Thursday, July 26, 2007

Order Is Disorder

Eclipse offers the possibility to auto-sort the members of a class while formatting its code. After seeing the result of member sorting applied to code I have written, I must confess I find this "feature" totally useless at best, deeply asinine at worst because the cons totally outnumber the pros.

If this sounds too harsh, then here is a more polished point of view from this developerWorks article:
Sometimes it's nice to have members sorted alphabetically to better navigate in your code. Again, there may be arguments against it. Imagine you structure your code so that methods that call each other are located close together for code navigation. The sort would reorganize them, and they may not be in the wanted order.

Sorting members alphabetically is very often counter-intuitive. Let's take javax.servlet.Filter as an example. Which implementation do you prefer:

The alphabetic order
void destroy()
void doFilter()
void init()

The execution flow order
void init()
void doFilter()
void destroy()

The latter is of course the more natural one: time can not be factored out when reading and understanding source code. In this matter, the alphabetic ordering acts as a randomization of the time line of the source code.

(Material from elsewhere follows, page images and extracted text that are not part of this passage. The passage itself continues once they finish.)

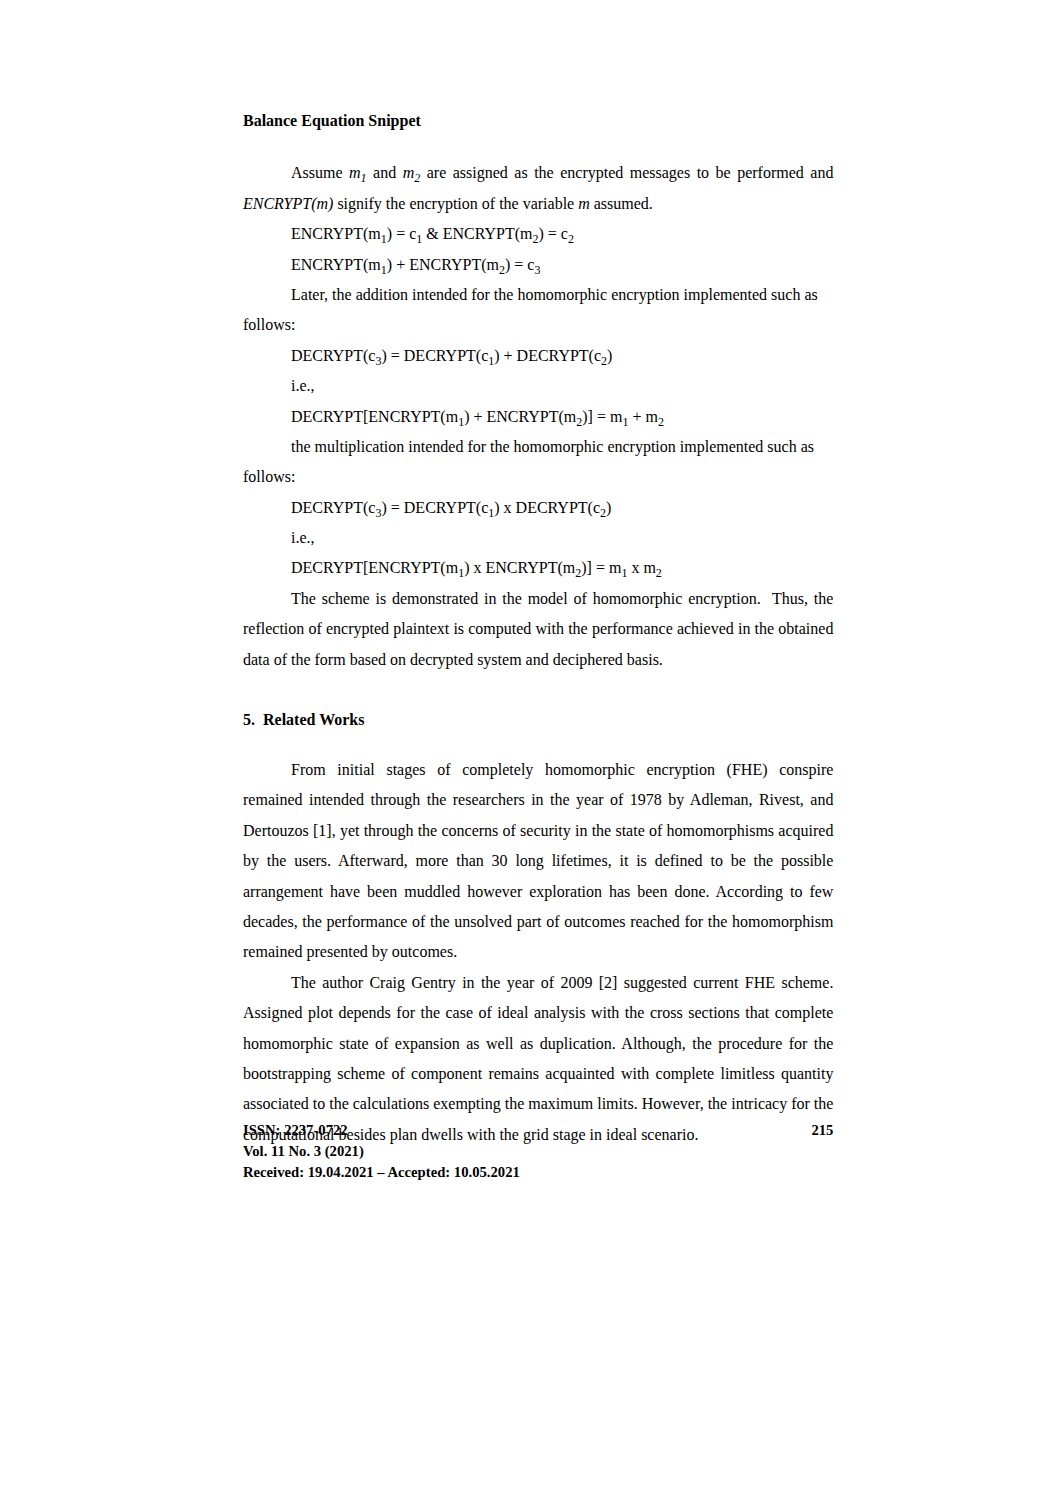Balance Equation Snippet
Assume m1 and m2 are assigned as the encrypted messages to be performed and ENCRYPT(m) signify the encryption of the variable m assumed.
ENCRYPT(m1) = c1 & ENCRYPT(m2) = c2
ENCRYPT(m1) + ENCRYPT(m2) = c3
Later, the addition intended for the homomorphic encryption implemented such as follows:
DECRYPT(c3) = DECRYPT(c1) + DECRYPT(c2)
i.e.,
DECRYPT[ENCRYPT(m1) + ENCRYPT(m2)] = m1 + m2
the multiplication intended for the homomorphic encryption implemented such as follows:
DECRYPT(c3) = DECRYPT(c1) x DECRYPT(c2)
i.e.,
DECRYPT[ENCRYPT(m1) x ENCRYPT(m2)] = m1 x m2
The scheme is demonstrated in the model of homomorphic encryption. Thus, the reflection of encrypted plaintext is computed with the performance achieved in the obtained data of the form based on decrypted system and deciphered basis.
5. Related Works
From initial stages of completely homomorphic encryption (FHE) conspire remained intended through the researchers in the year of 1978 by Adleman, Rivest, and Dertouzos [1], yet through the concerns of security in the state of homomorphisms acquired by the users. Afterward, more than 30 long lifetimes, it is defined to be the possible arrangement have been muddled however exploration has been done. According to few decades, the performance of the unsolved part of outcomes reached for the homomorphism remained presented by outcomes.
The author Craig Gentry in the year of 2009 [2] suggested current FHE scheme. Assigned plot depends for the case of ideal analysis with the cross sections that complete homomorphic state of expansion as well as duplication. Although, the procedure for the bootstrapping scheme of component remains acquainted with complete limitless quantity associated to the calculations exempting the maximum limits. However, the intricacy for the computational besides plan dwells with the grid stage in ideal scenario.
ISSN: 2237-0722
Vol. 11 No. 3 (2021)
Received: 19.04.2021 – Accepted: 10.05.2021
215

On top of time-line ordering, programmers naturally organize related members in groups because it is easier to keep a visual context that covers several methods, hence it facilitates their comprehension. Using the previous example, I would opt to sort the members this way:

void init()
void destroy()
void doFilter()

keeping the lifecycle methods (init and destroy) visually grouped and time-line sorted.

Here again, alphabetic sorting damages another important factor for code understanding: the distance between related statements.

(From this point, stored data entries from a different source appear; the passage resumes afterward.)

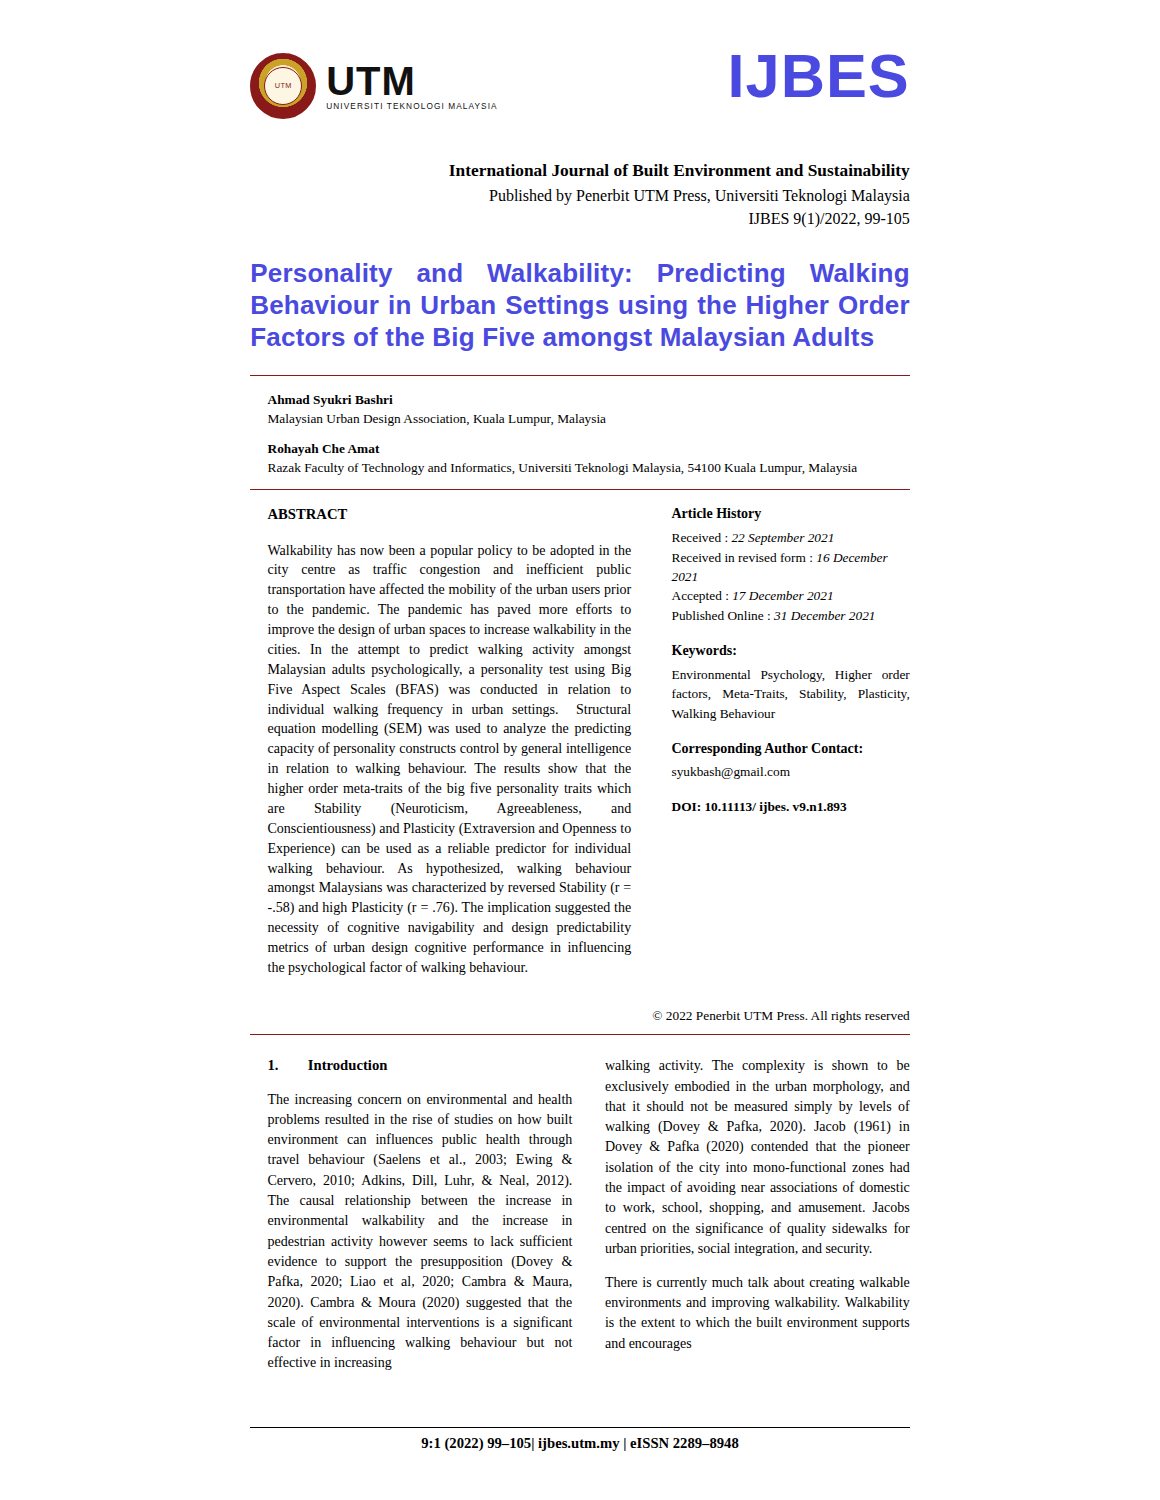UTM
UTM
UNIVERSITI TEKNOLOGI MALAYSIA
IJBES
International Journal of Built Environment and Sustainability
Published by Penerbit UTM Press, Universiti Teknologi Malaysia
IJBES 9(1)/2022, 99-105
Personality and Walkability: Predicting Walking Behaviour in Urban Settings using the Higher Order Factors of the Big Five amongst Malaysian Adults
Ahmad Syukri Bashri
Malaysian Urban Design Association, Kuala Lumpur, Malaysia
Rohayah Che Amat
Razak Faculty of Technology and Informatics, Universiti Teknologi Malaysia, 54100 Kuala Lumpur, Malaysia
ABSTRACT
Walkability has now been a popular policy to be adopted in the city centre as traffic congestion and inefficient public transportation have affected the mobility of the urban users prior to the pandemic. The pandemic has paved more efforts to improve the design of urban spaces to increase walkability in the cities. In the attempt to predict walking activity amongst Malaysian adults psychologically, a personality test using Big Five Aspect Scales (BFAS) was conducted in relation to individual walking frequency in urban settings. Structural equation modelling (SEM) was used to analyze the predicting capacity of personality constructs control by general intelligence in relation to walking behaviour. The results show that the higher order meta-traits of the big five personality traits which are Stability (Neuroticism, Agreeableness, and Conscientiousness) and Plasticity (Extraversion and Openness to Experience) can be used as a reliable predictor for individual walking behaviour. As hypothesized, walking behaviour amongst Malaysians was characterized by reversed Stability (r = -.58) and high Plasticity (r = .76). The implication suggested the necessity of cognitive navigability and design predictability metrics of urban design cognitive performance in influencing the psychological factor of walking behaviour.
Article History
Received : 22 September 2021
Received in revised form : 16 December 2021
Accepted : 17 December 2021
Published Online : 31 December 2021
Keywords:
Environmental Psychology, Higher order factors, Meta-Traits, Stability, Plasticity, Walking Behaviour
Corresponding Author Contact:
syukbash@gmail.com
DOI: 10.11113/ ijbes. v9.n1.893
© 2022 Penerbit UTM Press. All rights reserved
1. Introduction
The increasing concern on environmental and health problems resulted in the rise of studies on how built environment can influences public health through travel behaviour (Saelens et al., 2003; Ewing & Cervero, 2010; Adkins, Dill, Luhr, & Neal, 2012). The causal relationship between the increase in environmental walkability and the increase in pedestrian activity however seems to lack sufficient evidence to support the presupposition (Dovey & Pafka, 2020; Liao et al, 2020; Cambra & Maura, 2020). Cambra & Moura (2020) suggested that the scale of environmental interventions is a significant factor in influencing walking behaviour but not effective in increasing
walking activity. The complexity is shown to be exclusively embodied in the urban morphology, and that it should not be measured simply by levels of walking (Dovey & Pafka, 2020). Jacob (1961) in Dovey & Pafka (2020) contended that the pioneer isolation of the city into mono-functional zones had the impact of avoiding near associations of domestic to work, school, shopping, and amusement. Jacobs centred on the significance of quality sidewalks for urban priorities, social integration, and security.
There is currently much talk about creating walkable environments and improving walkability. Walkability is the extent to which the built environment supports and encourages
9:1 (2022) 99–105| ijbes.utm.my | eISSN 2289–8948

My conclusion is that member sorting is far beyond formatting concerns and should not be automatically applied. If some sort of sorting is needed, it is better to sort the hierarchical outline of the class, as explained in the aforementioned article:
The outline view offers a nice feature to sort members in the view, but not in the code. The specific settings and how members are sorted can be found in Preferences > Java > Appearance > Members Sort Order.